Currently, I am not aware of a similar moment in a book or movie the replicates a similar empowering moment of disabled people. Unless counting the few documentaries that recorded the Disabled Rights Movement. While these documentaries are empowering, it is not the same as seeing it in a work of fiction.
Coming back to Goddess in the Machine that’s why Kiv stood out to me. He was in a position of power. This was made even more powerful when Andrea suggests to Kiv that he could be “cured.”
Andrea looked up, studying Kiv—the way he watched Lilibet, reading her lips.
“You’re deaf?” she asked, before she remembered she wasn’t suppose to be listening. It made sense now. Why he never spoke, rarely responded in any way how Zhade would sometimes give him physical cues . . .”Why are you hiding it? Someone could have helped you. I’ve seen the modded arms and eyes here. The sorcerers know what to do. The med’bots—uh, angels, could have fixed you.”
Kiv watched her mouth as she formed the words, his expression hardening.
“I’m not broken.” he said. “. . . I am me. I don’t need to change for you.”Goddess in the Machine, pages 315-316
I love how Kiv gets a moment to push back against the ableist narrative. Many people with disabilities do not see themselves as needing to be cured. It is a longstanding “ethical” debate within our culture. Unfortunately, there are a lot of people today that believe disabilities need to be eradicated, and methods under discussion range from assisted suicide, infanticide, genetic modification, and laws to make it illegal for disabled people to procreate. All of these, in my not-so-humble opinion, are unethical.
Kiv stands in the midst of these arguments and has probably had to prove himself many times over to the same ableist arguments Andrea makes. In addition, Kiv is involved in a relationship. Interabled relationships are another thing that is rare to see in stories, rarer than seeing characters with disabilities.
One of the things that I am commonly known for among my friends is my anti-romance stand. Romance is something that has always bored me and I have no idea how people can fall in love with someone and commit to a life-long commitment within a few months of first meeting them. However, I have also never seen a person like myself reflected in a romance. As a child, this reinforced my struggles with my disability and identity because in having a disability, I believed I was unlovable.
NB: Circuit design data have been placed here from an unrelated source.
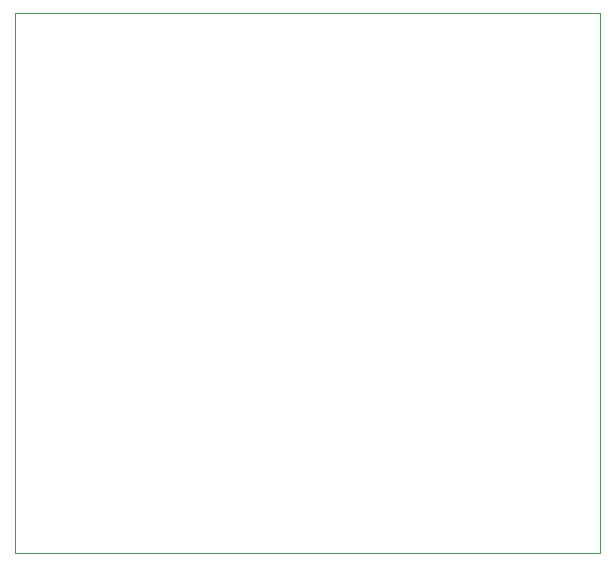
<source format=gko>
G04 #@! TF.GenerationSoftware,KiCad,Pcbnew,(5.1.2)-1*
G04 #@! TF.CreationDate,2019-05-02T22:44:15-07:00*
G04 #@! TF.ProjectId,gen3piano,67656e33-7069-4616-9e6f-2e6b69636164,rev?*
G04 #@! TF.SameCoordinates,PXe88b40PYc1c960*
G04 #@! TF.FileFunction,Profile,NP*
%FSLAX46Y46*%
G04 Gerber Fmt 4.6, Leading zero omitted, Abs format (unit mm)*
G04 Created by KiCad (PCBNEW (5.1.2)-1) date 2019-05-02 22:44:15*
%MOMM*%
%LPD*%
G04 APERTURE LIST*
%ADD10C,0.050000*%
G04 APERTURE END LIST*
D10*
X49530000Y-45720000D02*
X0Y-45720000D01*
X49530000Y0D02*
X49530000Y-45720000D01*
X0Y0D02*
X49530000Y0D01*
X0Y-45720000D02*
X0Y0D01*
M02*

</source>
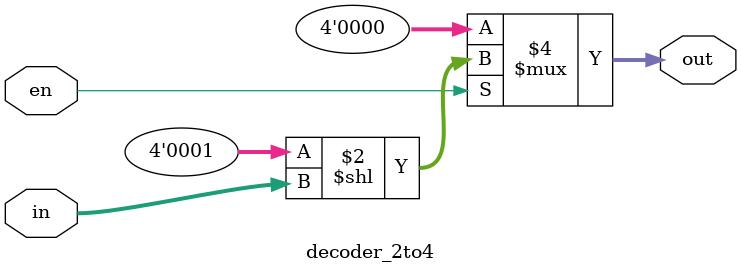
<source format=v>
module decoder_2to4 (
  input  wire [1:0] in,    // 2-bit input
  input  wire       en,    // Enable signal
  output reg  [3:0] out    // Output must be reg
);

always @(*) begin
  if (en)
    out <= 4'b0001 << in;  // Decoder active when enabled
  else
    out <= 4'b0000;        // All outputs OFF when disabled
end

endmodule

</source>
Sometimes I can’t help wondering if I am truly disinterested in romance or if it is a barrier of internalized ableism that I have yet to overcome.
All in all, Kiv stands out by breaking a lot of the molds that are common in writing disabilities and I suspect that we will be seeing more of him in the sequel, Devil in the Device, which is currently scheduled to be released in August of this year. I appreciate the inclusivity done by the author because even though Kiv is such a small part of the novel, it was thrilling to see a disabled warrior doing something that mattered, involved in a relationship, and who chooses to remain disabled in a society where disabilities are frequently eradicated.